An existing web-based account manager and online help manual was in use for the Aro (called Kiha at the time) beta users, which needed various enhancements in order to streamline the on-boarding process. I was asked to help make the interface friendlier and more suitable for a future Android/iOS version.

Project layers discussed below:

  • Introduction and goals
  • Quick fixes
  • Personas
  • Flows
  • Redesign
  • Mental model framing
  • Implementation
  • Design Refinement
  • Online Help enhancements

Quick fixes

Beta users were already having many problems with the interface, so quick fixes were the first items to address. I assessed the current web app and proposed some simple changes.

First I started creating wireframes to communicate:

Then I found these were not the best way to collaborate on designs with the product manager and switched to annotated mockups:

Personas

There were no personas created for this or any other project at the company, so I wrote a set and shared them. As our beta user insight grew, I later found that two of the personas should be discounted for the time being — since they were not yet present in the user base.

Page Flows

These proposed recommendations were implemented while I considered improvements to the on-boarding and usage flows — taking the simple mapping below and adding functionality to handle more cases and respond better to user actions.

Redesign

A company-wide re-theming effort was getting underway and that presented a good opportunity to accompany that with a functional redesign of the web interface.

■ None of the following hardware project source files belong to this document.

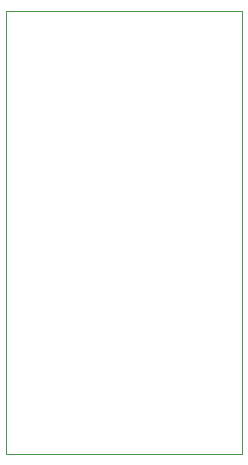
<source format=gbr>
%TF.GenerationSoftware,KiCad,Pcbnew,8.0.1*%
%TF.CreationDate,2024-04-18T20:01:03+02:00*%
%TF.ProjectId,jump,6a756d70-2e6b-4696-9361-645f70636258,rev?*%
%TF.SameCoordinates,Original*%
%TF.FileFunction,Profile,NP*%
%FSLAX46Y46*%
G04 Gerber Fmt 4.6, Leading zero omitted, Abs format (unit mm)*
G04 Created by KiCad (PCBNEW 8.0.1) date 2024-04-18 20:01:03*
%MOMM*%
%LPD*%
G01*
G04 APERTURE LIST*
%TA.AperFunction,Profile*%
%ADD10C,0.050000*%
%TD*%
G04 APERTURE END LIST*
D10*
X63500000Y-52000000D02*
X83500000Y-52000000D01*
X83500000Y-89500000D01*
X63500000Y-89500000D01*
X63500000Y-52000000D01*
M02*

</source>
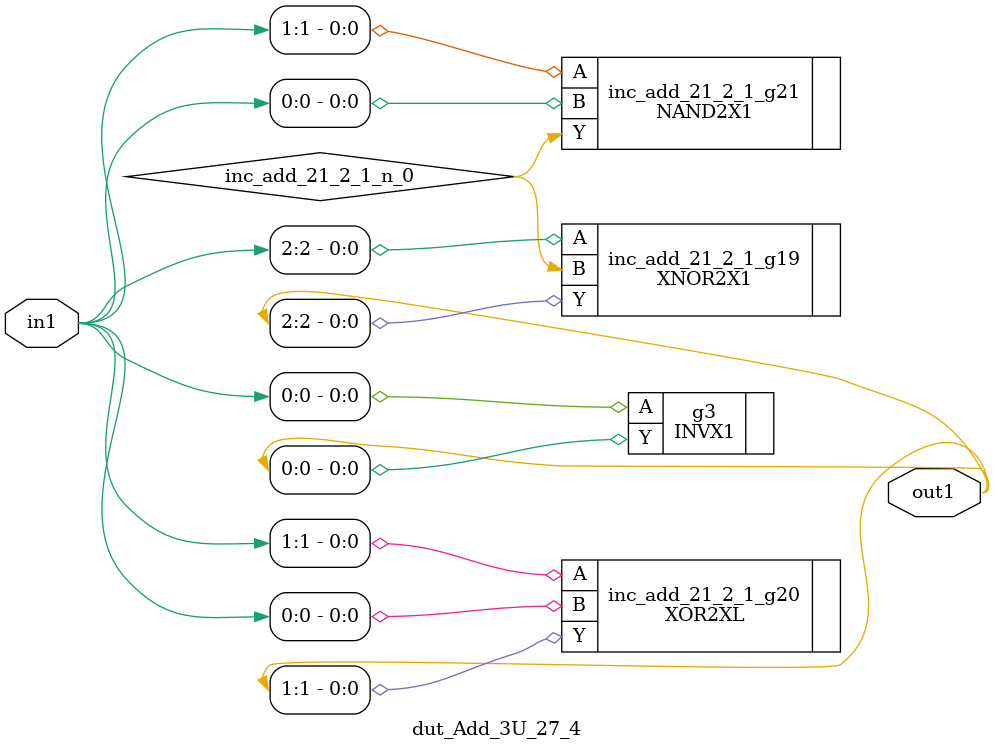
<source format=v>
`timescale 1ps / 1ps


module dut_Add_3U_27_4(in1, out1);
  input [2:0] in1;
  output [2:0] out1;
  wire [2:0] in1;
  wire [2:0] out1;
  wire inc_add_21_2_1_n_0;
  INVX1 g3(.A (in1[0]), .Y (out1[0]));
  XNOR2X1 inc_add_21_2_1_g19(.A (in1[2]), .B (inc_add_21_2_1_n_0), .Y
       (out1[2]));
  XOR2XL inc_add_21_2_1_g20(.A (in1[1]), .B (in1[0]), .Y (out1[1]));
  NAND2X1 inc_add_21_2_1_g21(.A (in1[1]), .B (in1[0]), .Y
       (inc_add_21_2_1_n_0));
endmodule



</source>
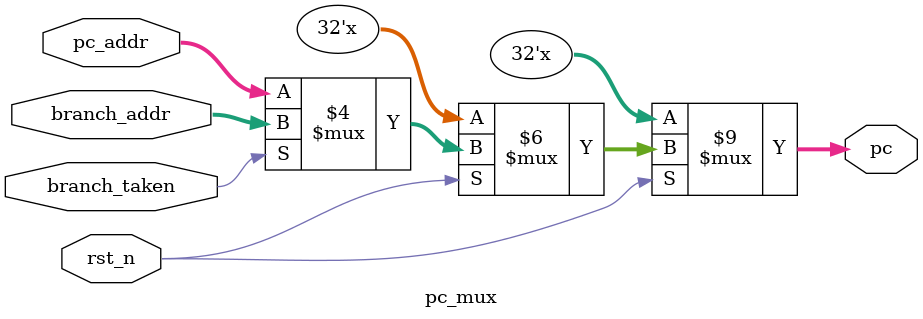
<source format=v>
`timescale 1ns / 1ps


module pc_mux(
    input wire rst_n,
    input wire [31:0] pc_addr,
    input wire [31:0] branch_addr,
    input wire branch_taken,
    output reg [31:0] pc

);

always @(*) begin
    if (rst_n) begin //rst_n is active low
        if (branch_taken) begin
            pc = branch_addr;
        end
        else begin
            pc = pc_addr;
        end   
    end  
          
end
endmodule

</source>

I created several versions based on the same principles of a single screen scope of interaction with more comprehensive messaging.

Mental model framing

One issue that came up from polling the beta users was that they were asking a fundamental question: Why am I at this web site? They were confused why they were sent there and why they were being asked to add their email accounts when they already had signed up for a Kiha/Aro account. I looked into the issue and found they were given nothing to simply explain what Aro essentially did. I created a graphic to help visualize the service and the problem went away.

Implementation

Designs were chosen for incremental implementation and I turned flat designs into graphics assets (pre-css3 browsers needed to be supported at full visual fidelity) and style sheet definitions. I worked beside the developer to field any new design decisions that came up and shared graphics preparation with another design team member when we were asked to perform urgent tasks on other projects.

Design Refinement

Immediately beyond this redesign I wanted to fuse the interface further with context sensitive help, improve the mental model, and re-use all page elements for the mobile web experience — since the current effort wasn’t directly addressing the desktop/mobile divergence.

Visual Refinement

While I was happy with the mental model, there was another rebranding underway and the treatment could go in many directions — this being one I favor for smartphone, tablet, and desktop:

Online Help enhancements

The online help had been problematic in both maintenance and capability. This was having a direct impact on users’ ability to inform themselves while using the web interface. Looking into the problems, I designed a new architecture to bolt Wordpress Content Management onto the existing Ruby-based display framework with its complex permissions system intact.

We imported the help contents into Wordpress and set up a back-end editing environment that allowed the Help writers to create, proof, and publish their documentation as soon as new releases of the web and mobile apps were pushed to production.